Published on August 23rd, 2017 | by Surya Venkat0
Security and Privacy in Indoor Positioning
In the technology driven world of today, location based techniques are very popular in fields which include map services, navigation services and others. Because most of the time, the user (people) are using the services indoors so service providers feel the urge to get the exact indoor positioning information. The technologies which are used for indoor location information include Bluetooth, Wi-Fi etc.
One of the fundamental question users have regarding indoor positioning systems is the user privacy and security. While user privacy and security is the top priority for many service providers, but the risks involved with technology cannot be forfeited.
In this article, we look more closely at the indoor positioning systems and security and privacy concerns of the users.
So, to start with the most basic question, how is the user data protected?
The indoor positioning systems which are client-based with Wi-Fi or Bluetooth transmitters also called beacons are extremely safe. They do not restrict user privacy in anyway. In client-based indoor positioning systems, location is not further communicated with server of the service provider rather directly with user’s smartphone. The location data is not evaluated on any account.
Also, the beacons which are extensively used in indoor positioning systems aren’t storage media to store user’s personal data. They become extremely useful in indoor navigation especially in sensitive environments like hospitals. Beacons will not store any kind of personal data or health records. So, it is safe to say that user data is protected and his privacy is guaranteed in the indoor positioning systems (most of the time).
Now, that was for the user side, How the data is protected when it comes to positioning systems which are server-based?
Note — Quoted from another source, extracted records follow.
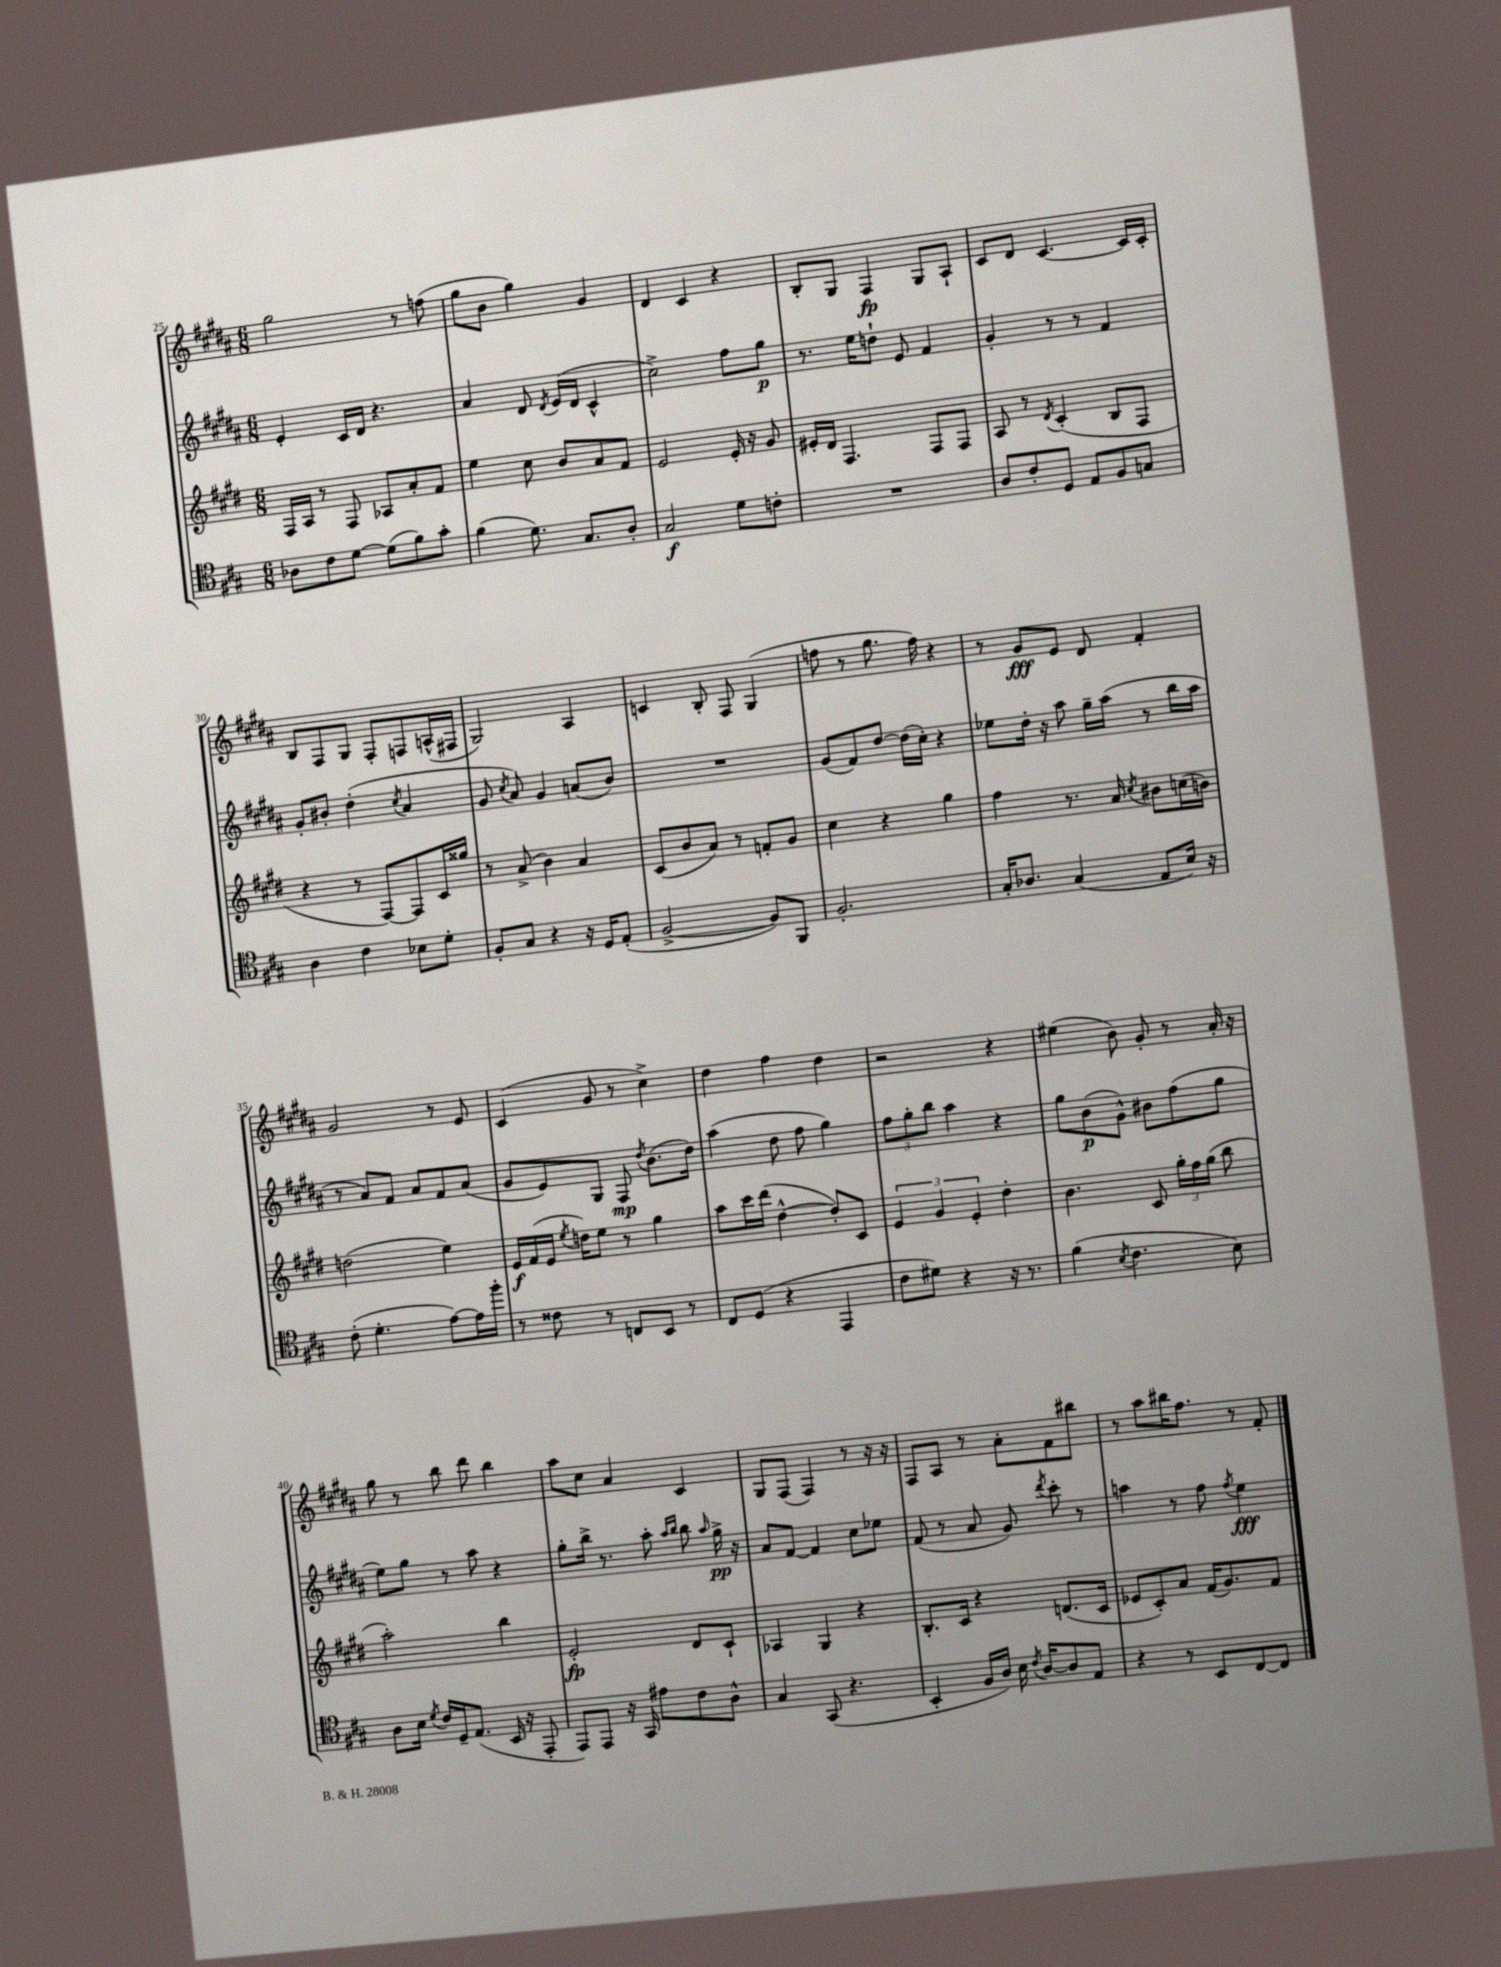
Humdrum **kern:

**kern	**kern	**kern	**kern
*staff4	*staff3	*staff2	*staff1
*clefC4	*clefG2	*clefG2	*clefG2
*k[f#c#g#]	*k[f#c#g#d#]	*k[f#c#g#d#a#]	*k[f#c#g#d#a#]
*M6/8	*M6/8	*M6/8	*M6/8
8A-	16F#	4e'	2gg#
.	16A	.	.
8c#	8r	.	.
[8d	8F#	16c#	.
.	.	16d#	.
(8d]	8A-	4.r	.
8f#)	8a'	.	8r
8g#'	8f#	.	(8ff
=	=	=	=
(4f#	4ee	4a#	8gg#
.	.	.	8b
8.d)	8cc#	8d#	4gg#)
.	.	8qd#	.
.	8b	(16e	.
8.G#	.	16d#	.
.	8a	4c#^^	4g#
8A'	8f#	.	.
=	=	=	=
2G#	2e	2cc#^)	4d#
.	.	.	4c#
8d	16e'	8ff#	4r
.	16r	.	.
8c'	8g#	8gg#	.
=	=	=	=
2.r	16e#'	8.r	8B'
.	16d#	.	.
.	4.F#	.	8G#
.	.	16ee	.
.	.	8dd`	4F#
.	.	8e	.
.	8F#	4f#	8G#
.	8F#	.	8A#`
=	=	=	=
8A	8A	4g#'	8c#
8c#'	8r	.	8d#
.	8qd#	.	.
8D	(4c#'	8r	[4.c#
8E	.	8r	.
8F#	8B	4f#	.
8G	8F#	.	16c#]
.	.	.	16c#'
=	=	=	=
4A	4r	8g#'	8B
.	.	8b#'	8F#
4c#	8r	(4dd#'	8G#
.	[8F#)	.	8F#'
.	.	8qcc#	.
8B-	8F#]	4a#	8F
8d'	16c#	.	(16A^^
.	16gg##	.	16F#
=	=	=	=
8F#'	8r	8g#	2G#)
.	.	8qcc#	.
8G#	(8a^	8a#)	.
4r	4b)	4g#	.
16r	4a	(8a	4A#
16D	.	.	.
(8E'	.	8b)	.
=	=	=	=
[2F#^	(8c#	2.r	4c
.	8b	.	.
.	8a)	.	8B'
.	8r	.	8F#
8F#])	8f'	.	(4G#
8FF#	8g#	.	.
=	=	=	=
2.F#'	4cc#	(8g#	8ff
.	.	8f#)	8r
.	4r	[8dd#	8.gg#
.	.	(16dd#]	.
.	.	16cc#')	16ff)
.	4gg#	4r	4r
=	=	=	=
16G#'	4ff#	8ee-	8r
8.A-	.	.	.
.	.	16dd#'	8g#
.	.	16r	.
(4G#	8.r	8aa#	8e
.	.	16gg#~	8d#
.	16a	(16aa#	.
.	8qcc#	.	.
8E	8b#	8r	4f#'
16B)	(16cc	16bb	.
16r	16b)	16aa#	.
=	=	=	=
(8c#'	(2dd	8r	2g#
4.d'	.	8a#)	.
.	.	8f#	.
.	.	8a#	.
[8e)	4ee)	8f#	8r
16e]	.	(8a#	8e
16ff#'	.	.	.
=	=	=	=
8r	16e	8g#	(4c#
.	(16f#	.	.
8c##	16e	8e)	.
.	8qee	.	.
.	16dd)	.	.
8r	8ee	8G#	8g#
8C	8r	8F#	8r
.	.	8qdd#	.
8BB	4gg#	(8.b	4cc#^)
8r	.	.	.
.	.	16dd#)	.
=	=	=	=
8C#	8aa	(4aa#	4dd#
(8D	16ccc#	.	.
.	(16ddd#	.	.
4r	[4dd#^^	8dd#	4ff#
.	.	8ff#	.
4EE	8dd#'])	4gg#)	4dd#
.	8c#	.	.
=	=	=	=
8c#	6e	12ff#	2r
.	.	12gg#'	.
8d#)	.	.	.
.	6g#	12bb	.
4r	.	4aa#	.
.	6e'	.	.
16r	4dd#'	4r	4r
8.r	.	.	.
=	=	=	=
(4f#	4.b	8gg#	(4ee#
.	.	(8b	.
8qB	.	.	.
4.c#	.	8g#^^)	8b)
.	8c#	8b#	8g#'
.	24gg#'	(8ff#	8r
.	24ff#	.	.
.	(24gg#	.	.
8B)	8bb	8gg#	16a#'
.	.	.	16r
=	=	=	=
8A	2aa')	8ee)	8gg#
16B	.	8gg#	8r
8qd	.	.	.
16c#	.	.	.
16D~	.	8r	8bb
(8.E	.	.	.
.	.	8aa#	8ddd#
16BB	4bb	4r	4bb
16r	.	.	.
8EE'	.	.	.
=	=	=	=
8EE)	2e'	8gg#'	8aa#
8EE	.	16bb^	8cc#
.	.	8.r	.
16r	.	.	4a#
16GG#	.	.	.
8e#	.	8aa#'	.
.	.	16qqaa#	.
.	.	16qqbb	.
8c#	8d#	8bb	4c#
.	.	16qqaa#	.
8A^^	8c#`	16gg#^	.
.	.	16r	.
=	=	=	=
4G#	4A-	8a#	8G#
.	.	[8f#	(8F#
(8GG#	4G#	4f#]	4F#)
4.r	.	.	.
.	4r	8cc#	8r
.	.	8ee-	16r
.	.	.	16r
=	=	=	=
4BB'	8.B'	(8f#	8F#
.	.	8r	8A#
.	16c#	.	.
16F#	4r	8a#	8r
16A)	.	.	.
16B	.	8g#)	8a#'
8qc#	.	.	.
[16A	.	.	.
.	.	8qddd#	.
8A]	(8.d	8ccc#'	8f#
8E	.	8r	8bb#
.	16c#	.	.
=	=	=	=
4r	8e-	4aa	8r
.	8c#')	.	8aa#
8r	8a	8r	16bb#
.	.	.	8.ff#
8BB	(16f#	8ff#	.
.	8.g#)	.	.
.	.	8qff#	.
[8C#	.	4ee	8r
8C#]	8f#	.	8f#'
==	==	==	==
*-	*-	*-	*-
When it comes to anonymous analysis and tracking solutions server based application/systems which include RSSI (which is the strength of the signal between beacon/telephone or receiver), UID (which is the unique ID of beacon or mobile) and timestamp are transferred particularly to locator nodes. The given MAC address is use as an identifier for a particular mobile telephone or beacon. With the help of Hash Algorithm (SHA-1), all the device’s MAC addresses are re-used with anonymous ID’s. Making the track of original MAC address impossible. With the name of “MAC RANDOMIZATION” this process is already being done by the manufacturers of various smartphone devices.
So, is it possible that in light of all this security and privacy, a beacon network be “Hijacked”?
“Hijack” is probably the most dreaded word by most companies. It is one of the primary concerns of many companies that if their beacon infrastructure is “hijacked” what will they do? Consider the example of an unprotected beacon network navigation system of an airport operator, it can be used by a shop operator for his own navigation. But, it can easily be prevented with the help of “Rolling ID” method. With the help of this method, the ID’s which have unambiguous identification of beacons are switched automatically. The beacon network operator is the only one with the appropriate key to decode.
One of the greatest advantages of the beacon networks is that they do not distort the signal of other networks. They do not interfere in the radio networks transmission and of sensitive devices like the ones in the medical field. A beacon installed in a room where there are tons of Wi-Fi signals, then it is possible for the interference to occur. This happens because BLE and Wi-Fi share exactly the same frequency which is 2.3 GHz. The problem can be larger if the configuration of beacon is not done correctly and you can expect a lot of distorted signals and interference coming your way. However, this problem can be minimized with the help of proper configuration.